We are interested in exploring programming language support for sensor networks. Currently, sensor network applications are implemented as complex, low-level programs that specify the behavior of individual motes. Rather, we would like to provide a high-level, global programming model where the application can be specified in terms of system-wide behavior, which is then compiled down to the per-device program.
Flask is a domain specific language embedded in Haskell that seeks to address the challenge of programming sensor networks by making the type of high-level, reusable abstractions commonly developed in the functional programming community available in the sensor network domain. Flask consists of four major components:
Regiment is a spatial macroprogramming language that abstracts the sensor network state as time-varying streams, which can be groupd into regions.
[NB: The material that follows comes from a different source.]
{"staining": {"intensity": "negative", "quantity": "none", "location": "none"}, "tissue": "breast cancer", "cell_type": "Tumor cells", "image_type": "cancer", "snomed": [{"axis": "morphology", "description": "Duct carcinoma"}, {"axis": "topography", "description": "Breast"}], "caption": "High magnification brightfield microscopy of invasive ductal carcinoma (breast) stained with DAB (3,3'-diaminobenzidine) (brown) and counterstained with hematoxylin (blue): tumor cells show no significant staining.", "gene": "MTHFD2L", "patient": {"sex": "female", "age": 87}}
Regions provide a means of expression spatial and logical relationships between sensor nodes, transparent data sharing between nodes, and efficient reduction operations within regions.
Abstract Regions is a spatial programming model that exposes the tradeoff between resource usage and the accuracy of collective operations, allowing applications to tune energy and bandwidth consumption to meet accuracy targets.
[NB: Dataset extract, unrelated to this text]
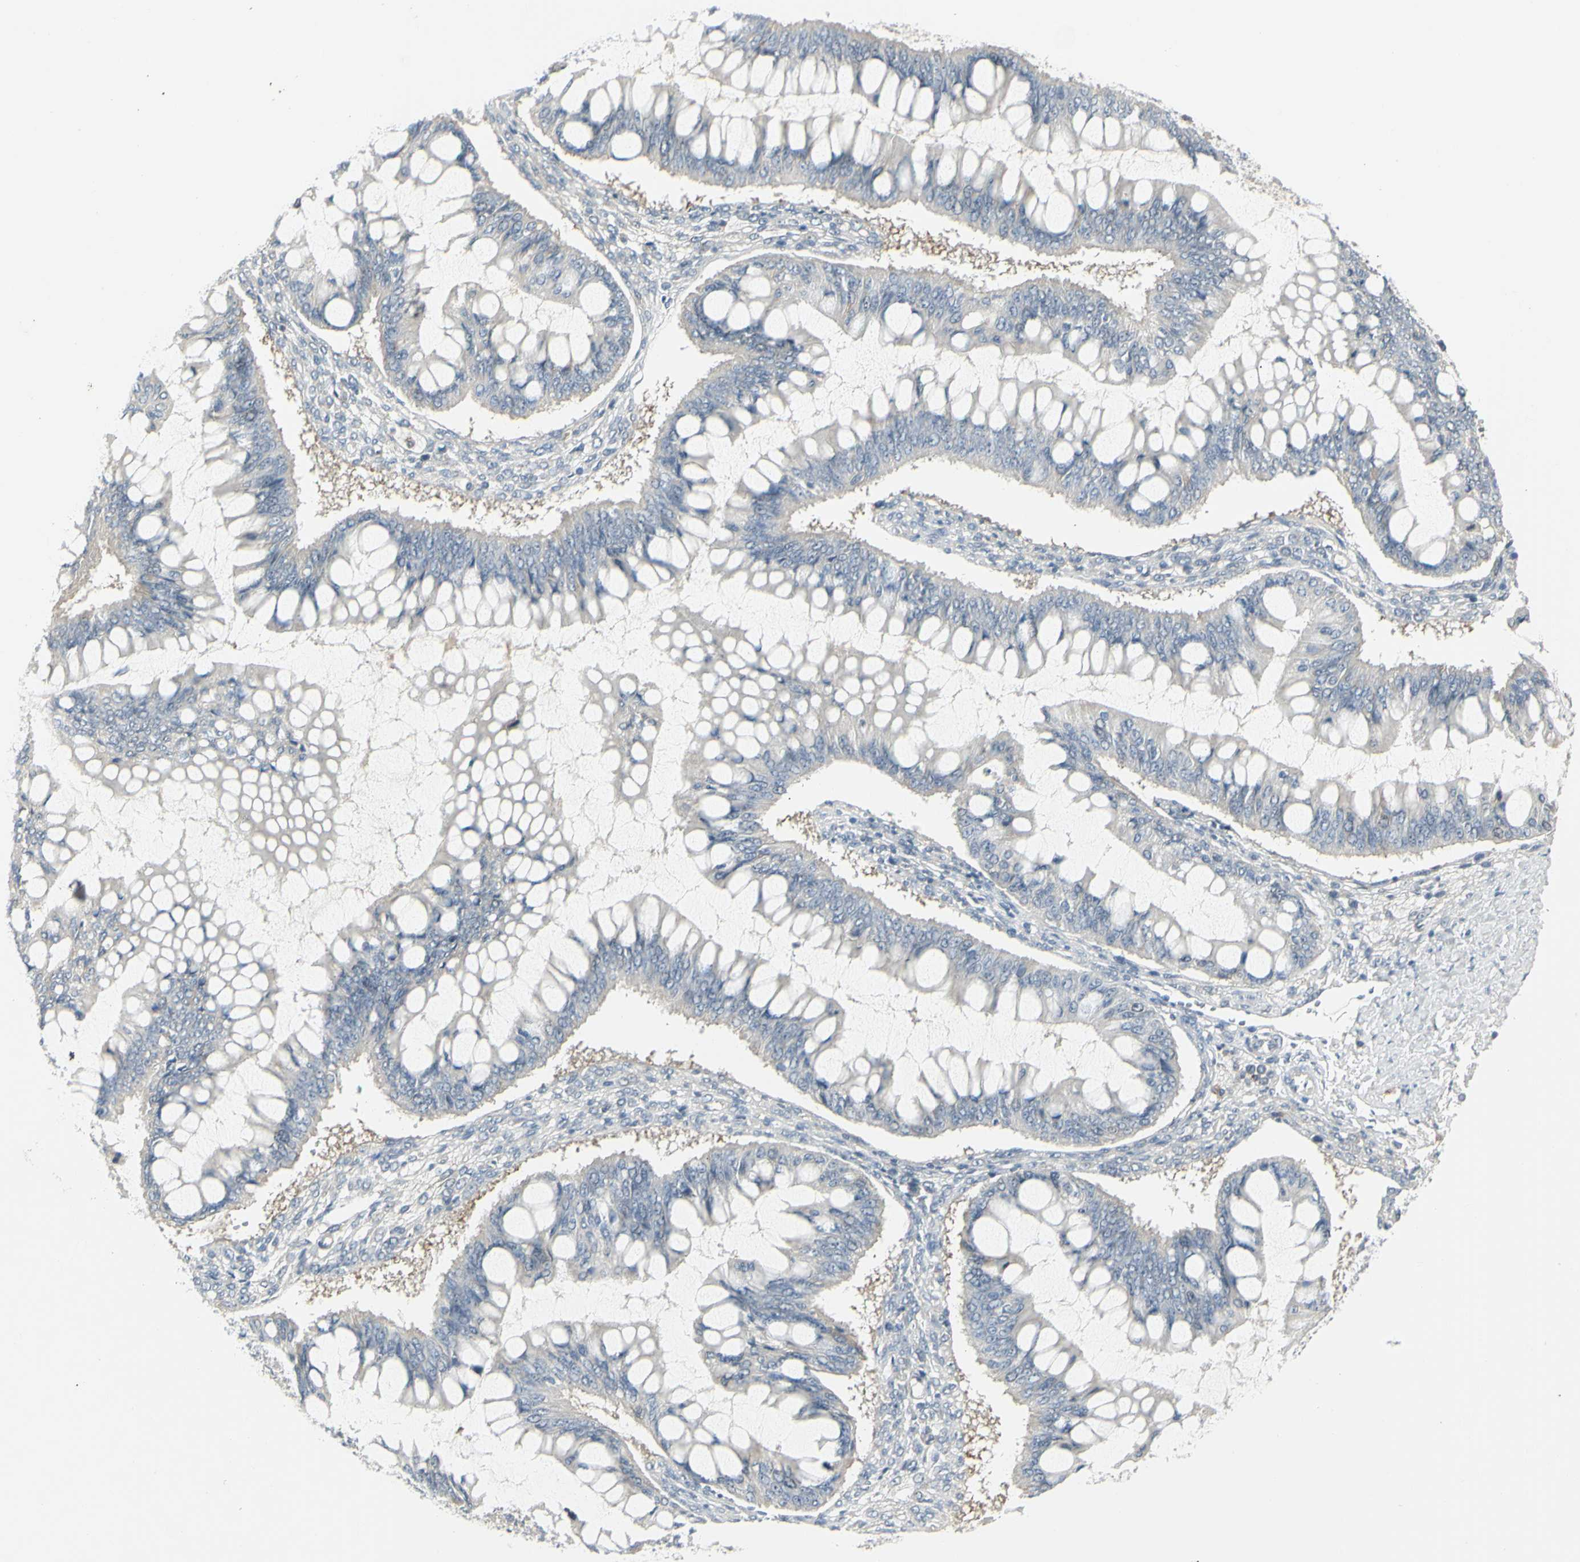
{"staining": {"intensity": "negative", "quantity": "none", "location": "none"}, "tissue": "ovarian cancer", "cell_type": "Tumor cells", "image_type": "cancer", "snomed": [{"axis": "morphology", "description": "Cystadenocarcinoma, mucinous, NOS"}, {"axis": "topography", "description": "Ovary"}], "caption": "Tumor cells are negative for brown protein staining in mucinous cystadenocarcinoma (ovarian). (Immunohistochemistry, brightfield microscopy, high magnification).", "gene": "CCNB2", "patient": {"sex": "female", "age": 73}}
We are also investigating the use of market-based techniques for distributed resource allocation in sensor networks. Such an approach models the network as a set of agents that operate to maximize their profit for performing simple, local actions in response to globally-advertised price information. Sensor nodes run a very simple cost-evaluation function, and global behavior is induced throughout the network by advertising price information that drives nodes to react. For more details see our NSDI 2005 paper on SORA.
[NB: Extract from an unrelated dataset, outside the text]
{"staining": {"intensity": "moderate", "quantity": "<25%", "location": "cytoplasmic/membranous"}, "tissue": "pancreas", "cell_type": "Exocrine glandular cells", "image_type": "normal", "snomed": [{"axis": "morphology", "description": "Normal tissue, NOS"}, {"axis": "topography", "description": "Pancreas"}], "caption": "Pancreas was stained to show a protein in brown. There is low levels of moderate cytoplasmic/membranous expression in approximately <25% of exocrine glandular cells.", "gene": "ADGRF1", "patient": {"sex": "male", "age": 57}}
Our group is studying approaches to time synchronization and desynchronization in sensor networks that are inspired by biological mechanisms found, for example, in certain species of fireflies that spontaneously synchronize their flashing activity. Our group is interested in the design of simple, self-organizing algorithms for sensor networks, that can easily adapt and repair to errors and changes in topology. We have shown how firefly-inspired synchronization can be adapted for applications on real wireless sensor networks, with message delays, clock skew, and frequent topology changes. We have also shown one can adapt these principles to solve new problems, such as desynchronization, and we have used this to design a self-repairing TDMA scheme for collision-free wireless transmissions.